Can Killer Robots Save Ocean Ecosystems?

Lionfish can reduce a flourishing coral reef to a wasteland in a matter of weeks. Native fish, unfamiliar with the new arrival, do not know to avoid it, and the predator gorges to the point of obesity.

The Lionfish sits at the top of the food chain, unthreatened by any other creature. They breed rapidly, and are extremely resilient and adaptable. No solution has been found to control their advance yet, but conservationists could soon have a new tool at their disposal: killer robots. Enter iRobot CEO Colin Angle, who met with Bermudan conservationists and learned about the extent of the damage caused by lionfish.

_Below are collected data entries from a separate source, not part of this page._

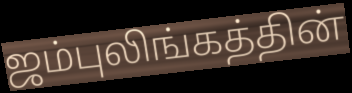
ஜம்புலிங்கத்தின்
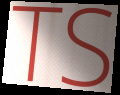
TS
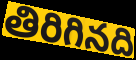
తిరిగినది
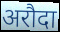
अरौदा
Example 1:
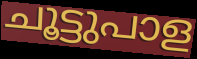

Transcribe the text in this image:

ചൂട്ടുപാള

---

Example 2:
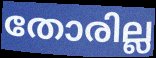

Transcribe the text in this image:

തോരില്ല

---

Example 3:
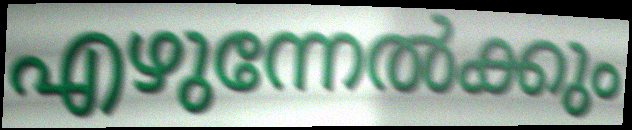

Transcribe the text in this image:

എഴുന്നേൽക്കും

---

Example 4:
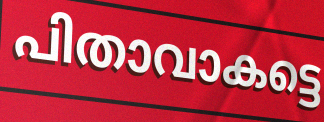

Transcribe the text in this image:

പിതാവാകട്ടെ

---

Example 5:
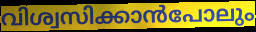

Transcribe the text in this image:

വിശ്വസിക്കാൻപോലും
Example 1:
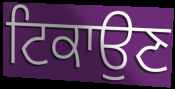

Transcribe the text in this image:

ਟਿਕਾਉਣ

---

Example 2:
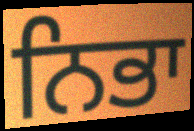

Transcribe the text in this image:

ਨਿਭਾ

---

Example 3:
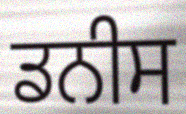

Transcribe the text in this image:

ਡਨੀਸ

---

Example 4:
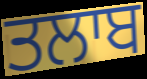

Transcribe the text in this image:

ਤਲਾਬ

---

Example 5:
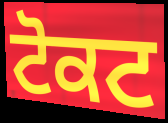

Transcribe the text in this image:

ਟੋਕਟ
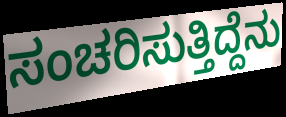
ಸಂಚರಿಸುತ್ತಿದ್ದೆನು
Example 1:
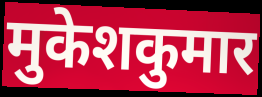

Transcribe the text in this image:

मुकेशकुमार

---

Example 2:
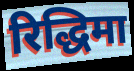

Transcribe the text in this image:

रिद्धिमा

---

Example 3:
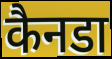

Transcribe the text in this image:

कैनडा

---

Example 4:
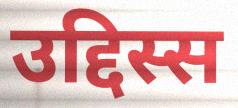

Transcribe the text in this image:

उद्दिस्स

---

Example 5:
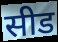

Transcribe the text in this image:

सीड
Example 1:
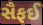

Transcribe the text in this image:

સૈફઈ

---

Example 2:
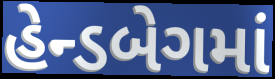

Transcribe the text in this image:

હેન્ડબેગમાં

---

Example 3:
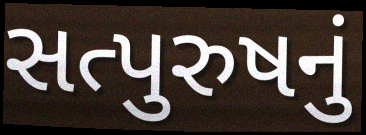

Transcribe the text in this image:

સત્પુરુષનું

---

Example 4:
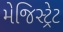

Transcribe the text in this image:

મેજિસ્ટ્રેટ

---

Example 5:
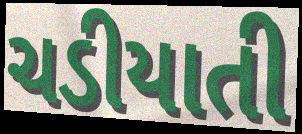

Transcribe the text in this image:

ચડીયાતી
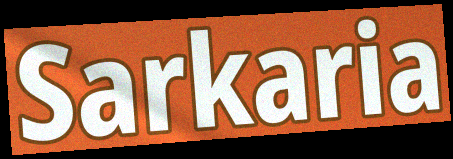
Sarkaria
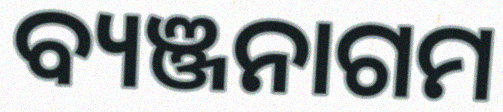
ବ୍ୟଞ୍ଜନାଗମ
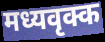
मध्यवृक्क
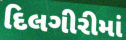
દિલગીરીમાં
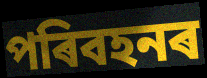
পৰিবহনৰ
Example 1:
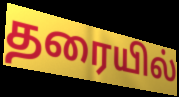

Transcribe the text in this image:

தரையில்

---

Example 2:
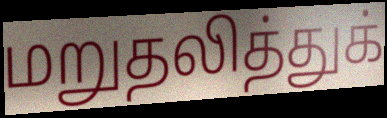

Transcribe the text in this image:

மறுதலித்துக்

One of the group suggested that he create a machine to kill the fish, and another offered to provide funding. Angle returned home and wrote a proposal, which swiftly became the non-profit company “Robots in Service of the Environment (RISE).” The design for a lionfish killer combines a remotely-operated vehicle (ROV), using technology which iRobot had developed for the automatic vacuum cleaner Roomba, with an attached electrocution device.

Local scientists believe the machines could play a critical role in restoring the health of marine ecosystems. If the robot is successful, it could have a major impact on our ability to manage this invasive population.

Prototypes of the robot are undergoing tests to assess how many fish can be killed, power requirements, and variations of the design. The trials will continue for the next year, before the first commercial models are assembled and sent out to hunt. Rizzi says the company is fully focused on the lionfish project, but similar designs could be used to cull other nuisance species in future.